One of Peat’s brothers owned a blacksmith shop in Victoria Street, another was manager of the Kaihu railway operation and their father was listed as a jeweller. Both parents died in their sixties and are buried in Mt Wesley cemetery.

Frank Peat had married a distant cousin from a family with connections in Titirangi and that is where he went after leaving Kaipara in 1927.

Records show that builder P. W. Peate (with an ‘e’) built ‘a museum in classic style’ for Frank in Titirangi. He named it ‘Treasure House’ and put his treasures of kauri gum, mounted specimens of native birds, seashells and artefacts on display for tourists. Most of the exhibits came from Dargaville and other parts of Northland.

Drive up to Titirangi today, go to Lopdell House built in 1930 as Hotel Titirangi, and in the car park at the back you will find Treasure House, still exactly the same as Peat knew it but nowadays locked up.

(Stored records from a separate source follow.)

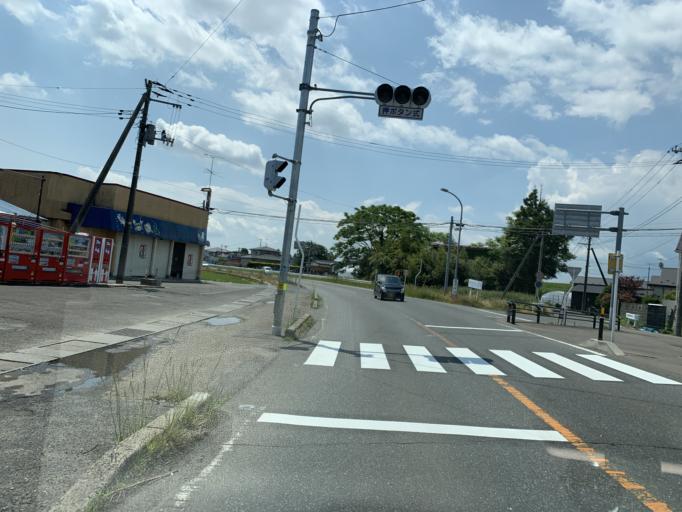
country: JP
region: Miyagi
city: Kogota
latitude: 38.5334
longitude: 141.0545
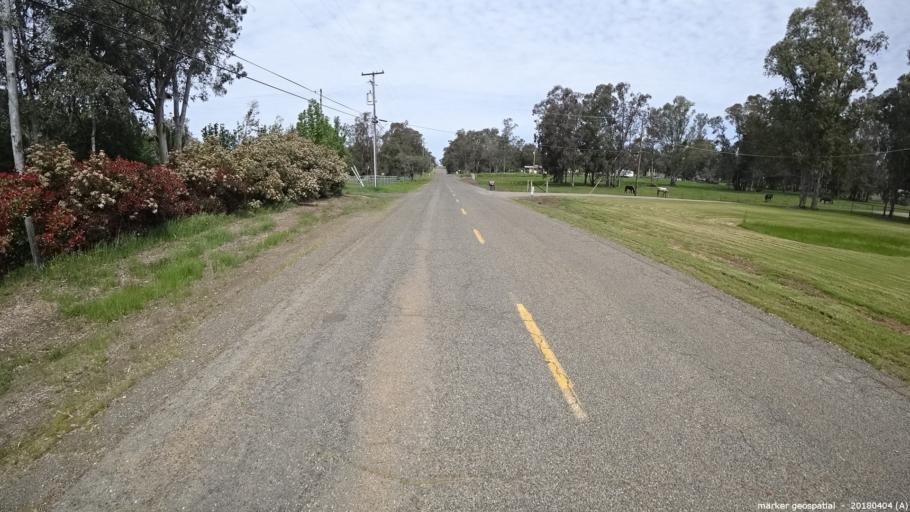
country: US
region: California
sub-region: Sacramento County
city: Clay
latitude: 38.3259
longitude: -121.1452
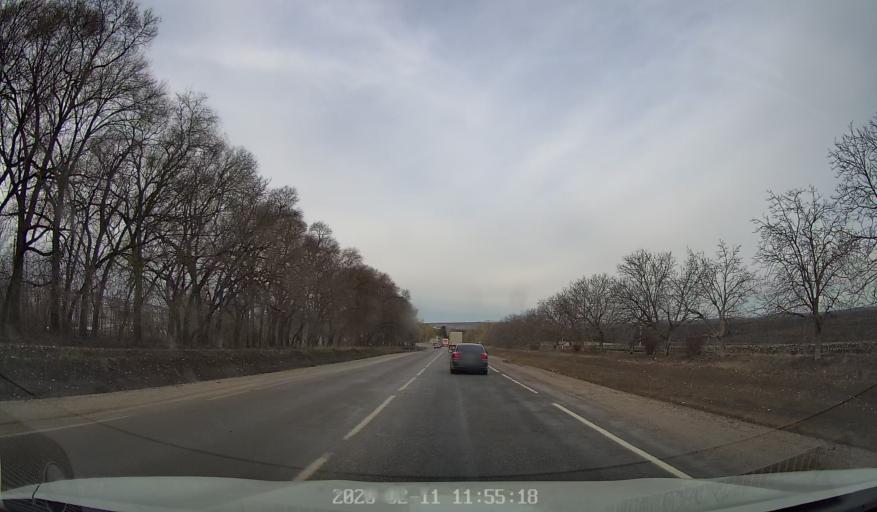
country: MD
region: Riscani
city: Riscani
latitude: 47.8880
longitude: 27.6954
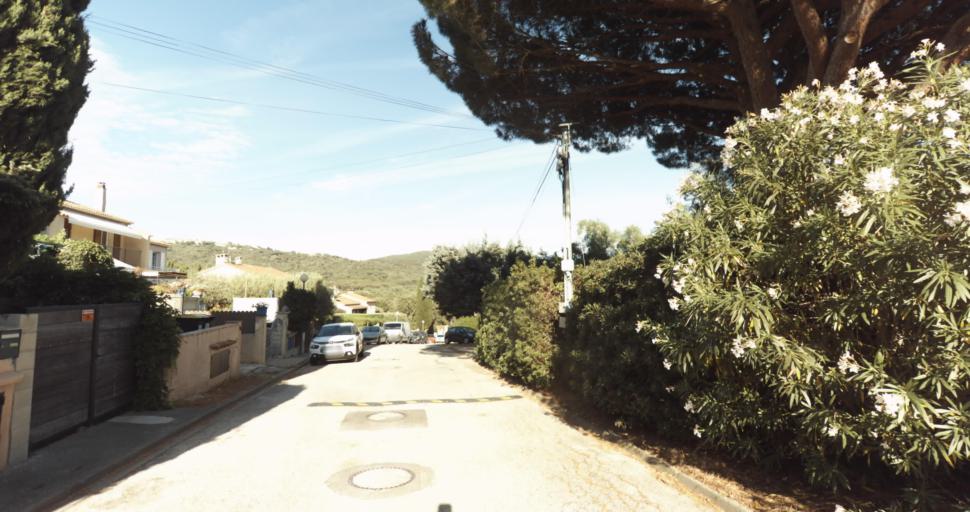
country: FR
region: Provence-Alpes-Cote d'Azur
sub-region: Departement du Var
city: La Croix-Valmer
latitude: 43.2242
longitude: 6.5673
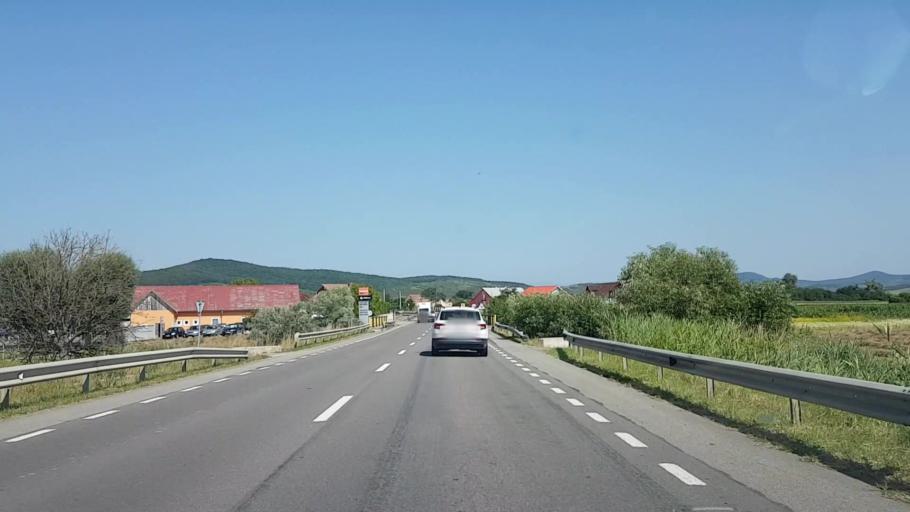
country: RO
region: Bistrita-Nasaud
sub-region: Comuna Sintereag
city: Sintereag
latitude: 47.1793
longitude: 24.2750
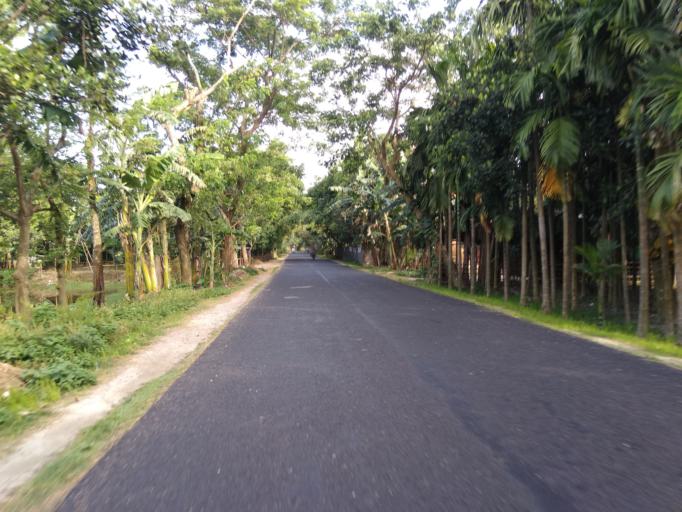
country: BD
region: Rangpur Division
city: Rangpur
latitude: 25.8368
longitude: 89.1146
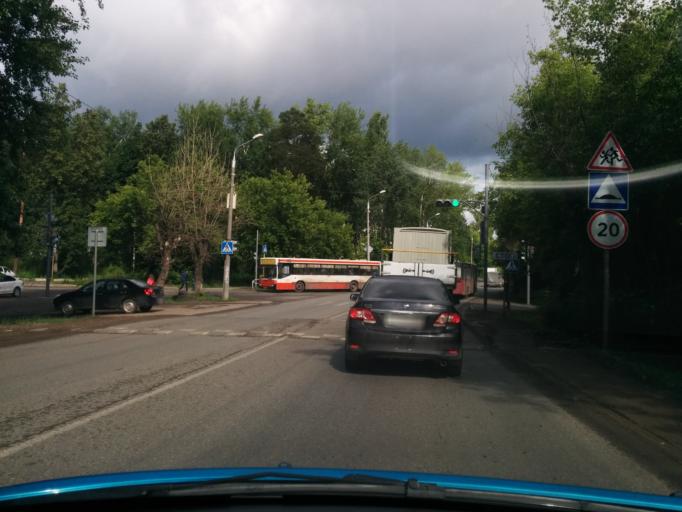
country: RU
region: Perm
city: Kondratovo
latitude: 58.0449
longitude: 56.0920
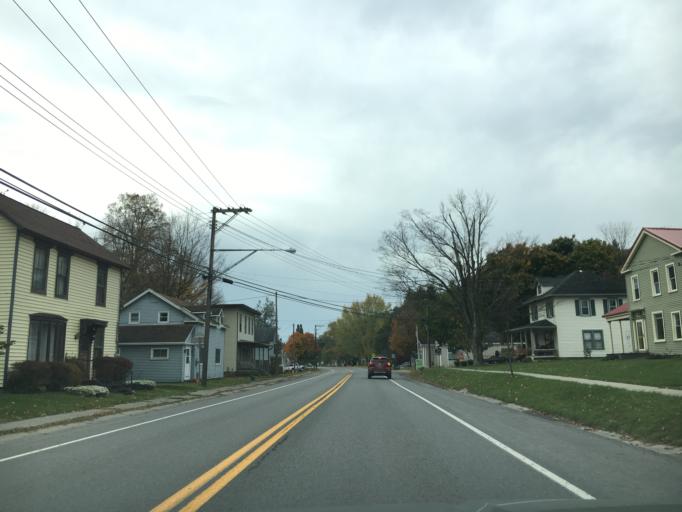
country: US
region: New York
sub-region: Otsego County
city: Cooperstown
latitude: 42.5896
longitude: -74.9461
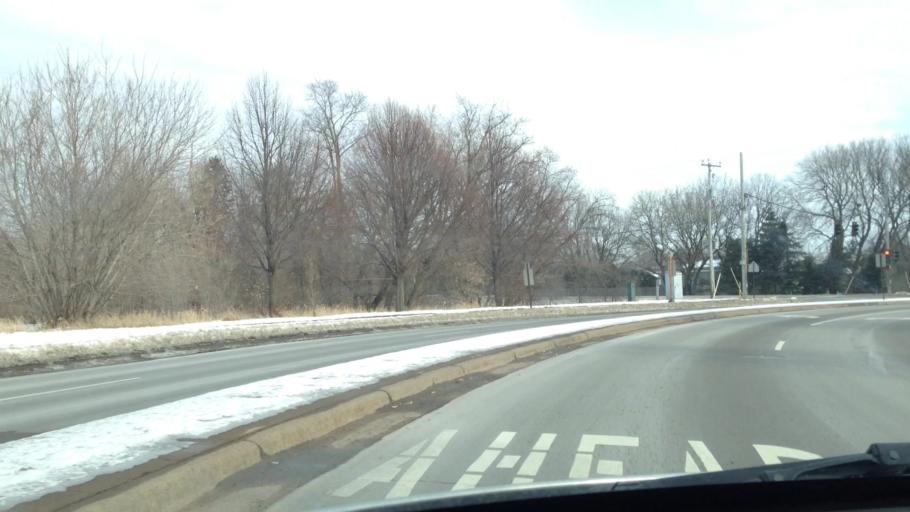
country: US
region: Minnesota
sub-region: Anoka County
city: Lino Lakes
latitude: 45.1686
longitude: -93.1218
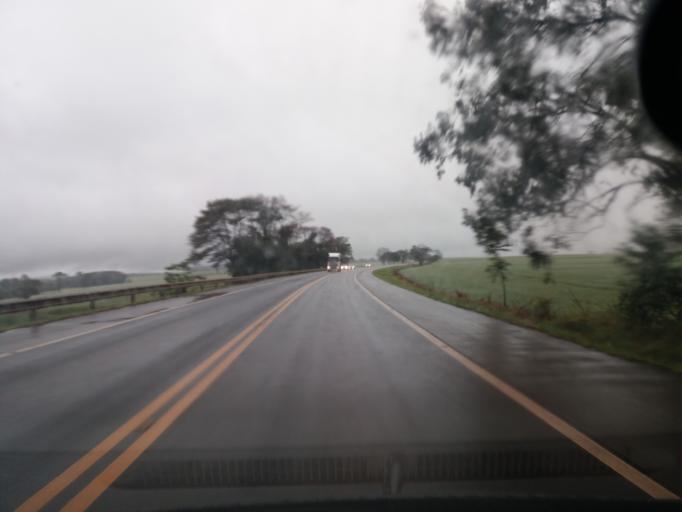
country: BR
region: Parana
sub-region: Campo Mourao
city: Campo Mourao
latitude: -24.3063
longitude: -52.6070
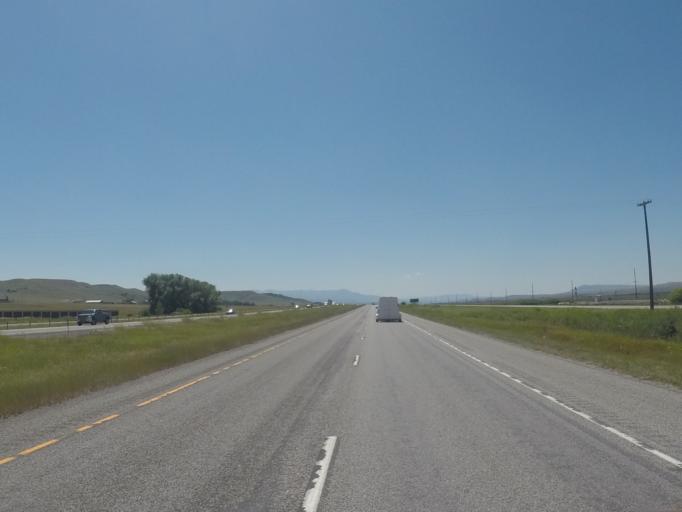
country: US
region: Montana
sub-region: Sweet Grass County
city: Big Timber
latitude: 45.8200
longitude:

In 1933 he decided to sell his lifetime collection. The Evening Post reported, ‘it is described as the finest of its kind in the world and is to be acquired by the National Art Gallery and Dominion Museum. Mr. Peat received a tempting offer from overseas but prefers that the collection should remain in New Zealand’. And that has been Dargaville’s good fortune.